Muñoz, dressed in cargo shorts and a Hawaiian shirt that belied his sour mood, was surrounded by shelves crammed with brochures, a cabinet filled with files on diabetics who needed help and walls hung with framed commendations from politicians, most of whom have never donated a cent.

The unexpected insolvency came at a vulnerable time for Muñoz. A month earlier, his niece had died at the age of 27.

Heartsick from Arevalo’s death, distressed by the association’s money woes, upset by the mute reaction and weary of wheedling for donations and volunteers, Muñoz thought about giving up. “I could walk away,” he said.

He didn’t. He didn’t think he had a choice.

“It is an absolute crisis and everybody’s sitting on their thumbs,” he said.


By November, he had raised little money, but found an inexpensive way to promote his cause. Muñoz organized a candlelight vigil to remember diabetes victims at La Placita church in downtown Los Angeles. About 150 people showed up, forming a circle around Muñoz.

“All we’re doing is trying to prevent this from happening to you guys because, I’m sorry, but some of you guys are going to die one day or have really bad complications, and it’s so unnecessary,” said Muñoz, striding about and clutching a framed photo of his niece to his chest.

Muñoz and Acosta then renewed their pursuit of donations, collecting enough to hold classes in yoga and healthy cooking in Maywood, South Gate, Commerce and Cudahy.
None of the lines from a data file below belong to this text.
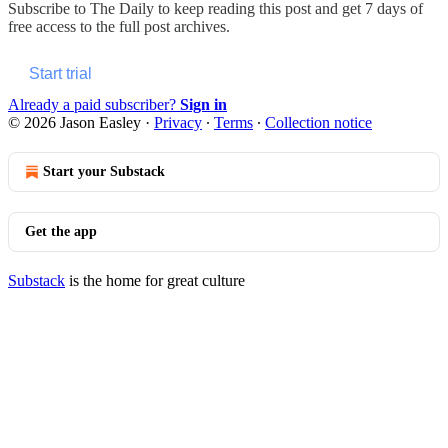
Subscribe to
The Daily
to keep reading this post and get 7 days of
free access to the full post archives.
Start trial
Already a paid subscriber?
Sign in
© 2026 Jason Easley
·
Privacy
∙
Terms
∙
Collection notice
Start your Substack
Get the app
Substack
is the home for great culture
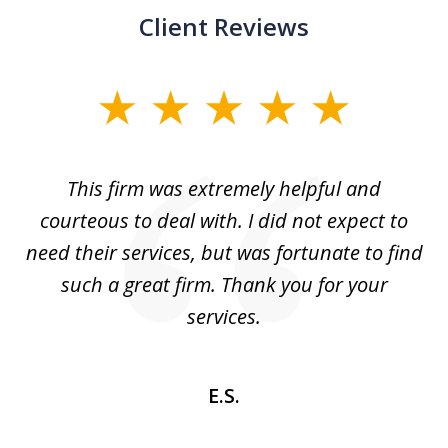
Client Reviews
slide
1
of
aw
This firm was extremely helpful and
5
courteous to deal with. I did not expect to
up
need their services, but was fortunate to find
such a great firm. Thank you for your
co
services.
E.S.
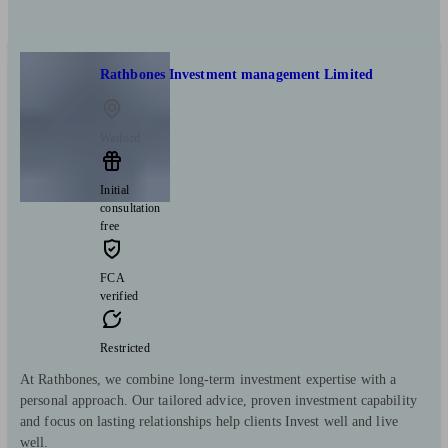
Rathbones Investment management Limited
Watford
Initial
consultation
free
FCA
verified
Restricted
At Rathbones, we combine long-term investment expertise with a
personal approach. Our tailored advice, proven investment capability
and focus on lasting relationships help clients Invest well and live
well.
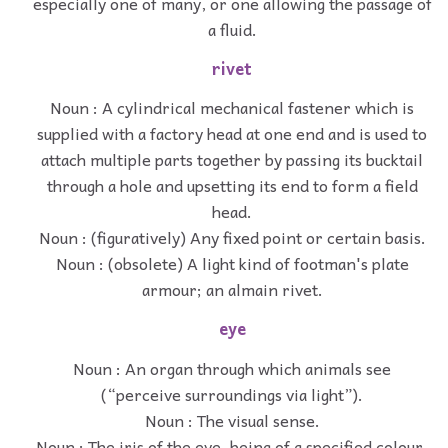
especially one of many, or one allowing the passage of
a fluid.
rivet
Noun : A cylindrical mechanical fastener which is
supplied with a factory head at one end and is used to
attach multiple parts together by passing its bucktail
through a hole and upsetting its end to form a field
head.
Noun : (figuratively) Any fixed point or certain basis.
Noun : (obsolete) A light kind of footman's plate
armour; an almain rivet.
eye
Noun : An organ through which animals see
(“perceive surroundings via light”).
Noun : The visual sense.
Noun : The iris of the eye, being of a specified colour.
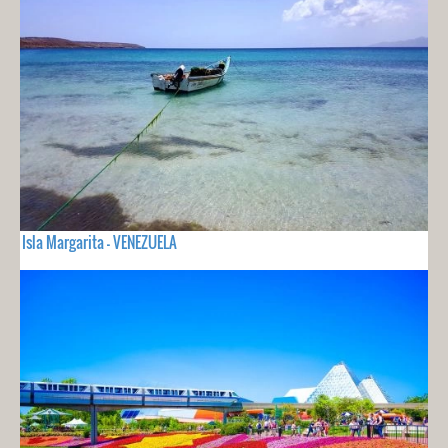
Isla Margarita - VENEZUELA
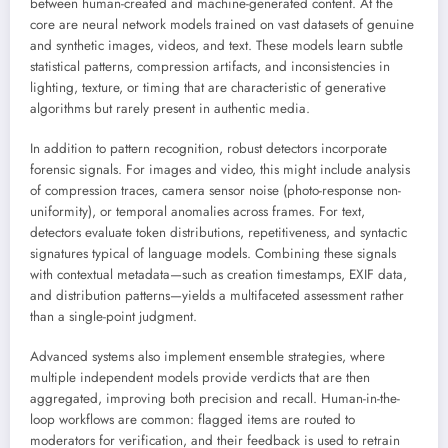
between human-created and machine-generated content. At the
core are neural network models trained on vast datasets of genuine
and synthetic images, videos, and text. These models learn subtle
statistical patterns, compression artifacts, and inconsistencies in
lighting, texture, or timing that are characteristic of generative
algorithms but rarely present in authentic media.
In addition to pattern recognition, robust detectors incorporate
forensic signals. For images and video, this might include analysis
of compression traces, camera sensor noise (photo-response non-
uniformity), or temporal anomalies across frames. For text,
detectors evaluate token distributions, repetitiveness, and syntactic
signatures typical of language models. Combining these signals
with contextual metadata—such as creation timestamps, EXIF data,
and distribution patterns—yields a multifaceted assessment rather
than a single-point judgment.
Advanced systems also implement ensemble strategies, where
multiple independent models provide verdicts that are then
aggregated, improving both precision and recall. Human-in-the-
loop workflows are common: flagged items are routed to
moderators for verification, and their feedback is used to retrain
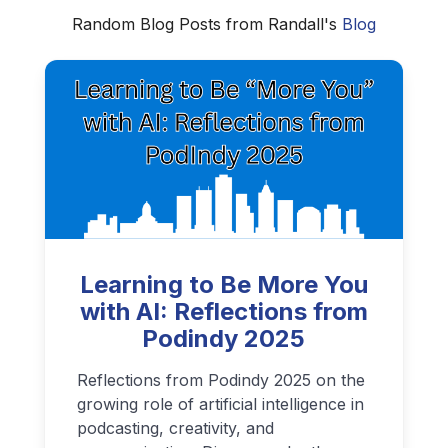
Random Blog Posts from Randall's
Blog
Learning to Be More You
with AI: Reflections from
Podindy 2025
Reflections from Podindy 2025 on the
growing role of artificial intelligence in
podcasting, creativity, and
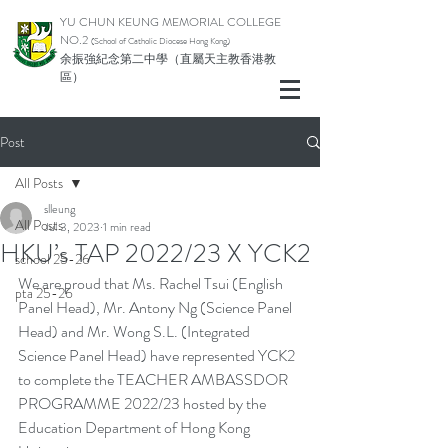
YU CHUN KEUNG MEMORIAL COLLEGE
NO.2
(School of Catholic Di
ocese Hong Kong)
余振強紀念第二中學（直屬天主教香港教
區）
Post
All Posts
slleung
All Posts
Jul 3, 2023
1 min read
HKU’s TAP 2022/23 X YCK2
school 25-26
We are proud that Ms. Rachel Tsui (English 
pta 25-26
Panel Head), Mr. Antony Ng (Science Panel 
Head) and Mr. Wong S.L. (Integrated 
Science Panel Head) have represented YCK2 
to complete the TEACHER AMBASSDOR 
PROGRAMME 2022/23 hosted by the 
Education Department of Hong Kong 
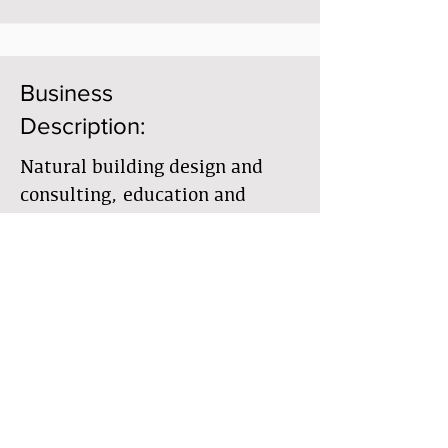
Business
Description:
Natural building design and
consulting, education and
owner-builder assistance.
Member Directory
Business Directory
Гильдия землестроителей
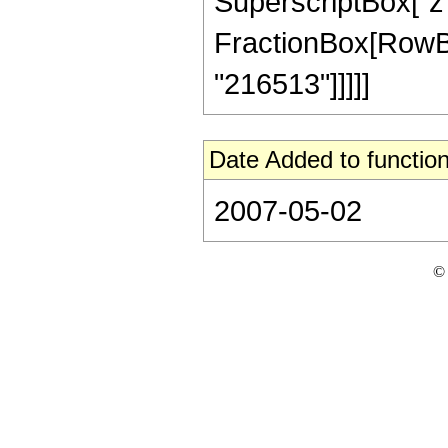
SuperscriptBox["z", 
FractionBox[RowBox[L
"216513"]]]]]
Date Added to function
2007-05-02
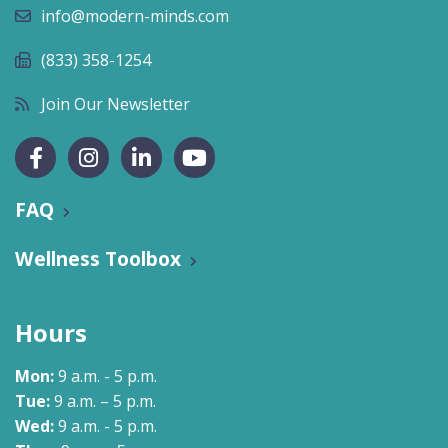
info@modern-minds.com
(833) 358-1254
Join Our Newsletter
FAQ
Wellness Toolbox
Hours
Mon:
9 a.m. - 5 p.m.
Tue:
9 a.m. – 5 p.m.
Wed:
9 a.m. - 5 p.m.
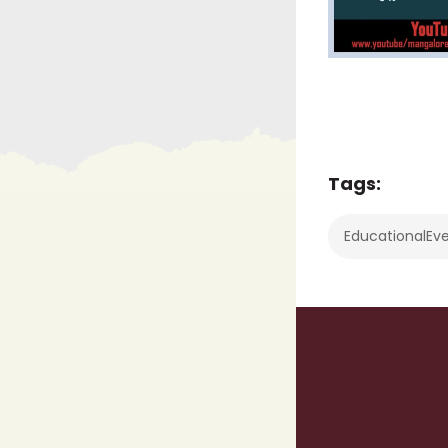
Tags:
EducationalEv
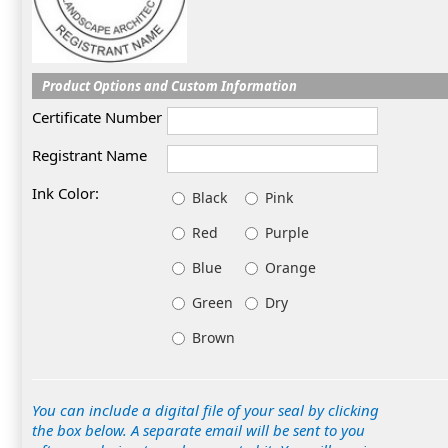
Product Options and Custom Information
Certificate Number
Registrant Name
Ink Color:
Black
Pink
Red
Purple
Blue
Orange
Green
Dry
Brown
You can include a digital file of your seal by clicking
the box below. A separate email will be sent to you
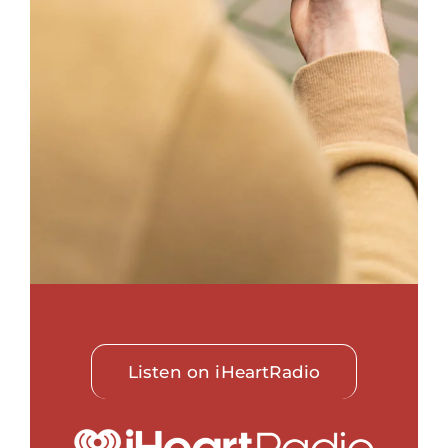
Listen on iHeartRadio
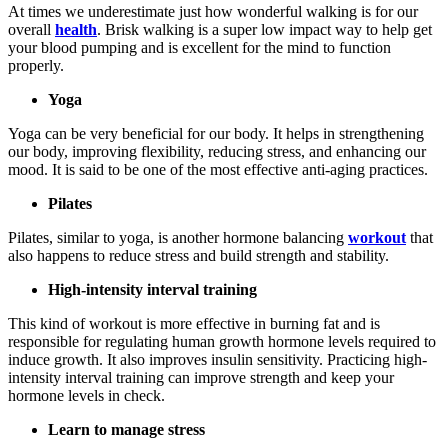
At times we underestimate just how wonderful walking is for our
overall
health
. Brisk walking is a super low impact way to help get
your blood pumping and is excellent for the mind to function
properly.
Yoga
Yoga can be very beneficial for our body. It helps in strengthening
our body, improving flexibility, reducing stress, and enhancing our
mood. It is said to be one of the most effective anti-aging practices.
Pilates
Pilates, similar to yoga, is another hormone balancing
workout
that
also happens to reduce stress and build strength and stability.
High-intensity interval training
This kind of workout is more effective in burning fat and is
responsible for regulating human growth hormone levels required to
induce growth. It also improves insulin sensitivity. Practicing high-
intensity interval training can improve strength and keep your
hormone levels in check.
Learn to manage stress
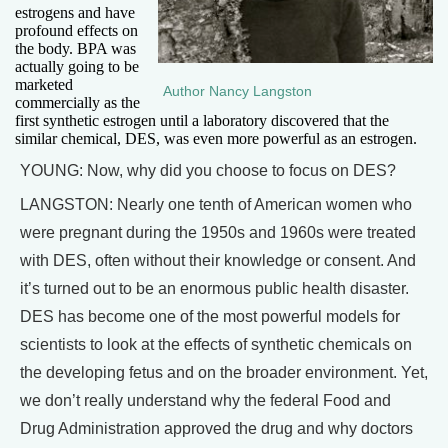
estrogens and have
profound effects on
the body. BPA was
actually going to be
marketed
Author Nancy Langston
commercially as the
first synthetic estrogen until a laboratory discovered that the
similar chemical, DES, was even more powerful as an estrogen.
YOUNG: Now, why did you choose to focus on DES?
LANGSTON: Nearly one tenth of American women who
were pregnant during the 1950s and 1960s were treated
with DES, often without their knowledge or consent. And
it’s turned out to be an enormous public health disaster.
DES has become one of the most powerful models for
scientists to look at the effects of synthetic chemicals on
the developing fetus and on the broader environment. Yet,
we don’t really understand why the federal Food and
Drug Administration approved the drug and why doctors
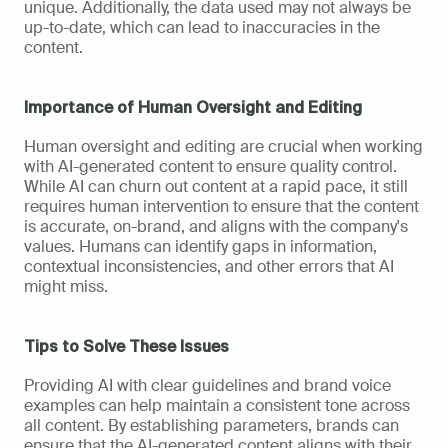
unique. Additionally, the data used may not always be 
up-to-date, which can lead to inaccuracies in the 
content.
Importance of Human Oversight and Editing
Human oversight and editing are crucial when working 
with AI-generated content to ensure quality control. 
While AI can churn out content at a rapid pace, it still 
requires human intervention to ensure that the content 
is accurate, on-brand, and aligns with the company's 
values. Humans can identify gaps in information, 
contextual inconsistencies, and other errors that AI 
might miss.
Tips to Solve These Issues
Providing AI with clear guidelines and brand voice 
examples can help maintain a consistent tone across 
all content. By establishing parameters, brands can 
ensure that the AI-generated content aligns with their 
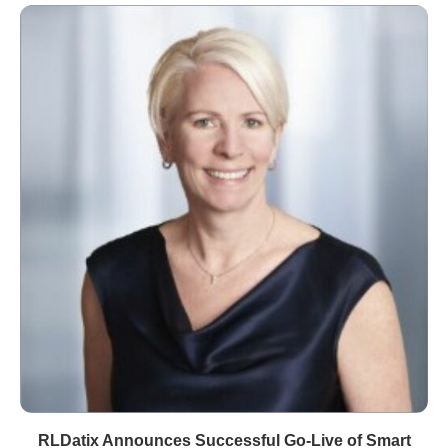
RLDatix Announces Successful Go-Live of Smart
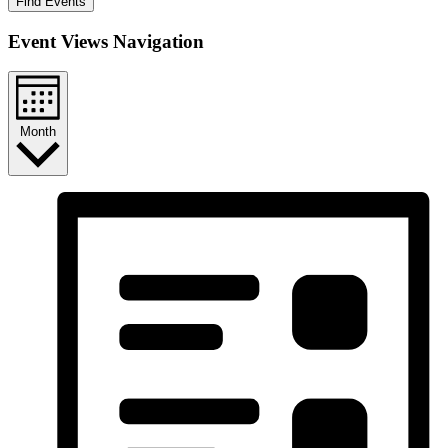
Find Events
Event Views Navigation
Month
They brought in more than $50,000 altogether from the City Club fundraising dinner, the S. Mark Taper Foundation, Smart & Final, Wal-MartFoundation, the Union Pacific Foundation, Hispanics in Philanthropy and the Vons Foundation.

“Yolie stalked me,” said Gilbert Gonzales, chairman of the Vons Foundation at that time. Guessing that she’d called 15 times, he said her passion was persuasive.

Finally confident that the Latino Diabetes Assn. would survive, Muñoz and Acosta decided to celebrate a bit. In the Los Angeles City Council chamber last month, Reyes offered an emotional tribute and handed Acosta a certificate “for never giving up.” Gonzales presented Acosta an oversized check for $15,000.

Muñoz, who’s not much for ceremony and certificates, stood to the side. Paying no attention to a police officer who pestered him to move, he shot photo after photo that he could use to raise more money.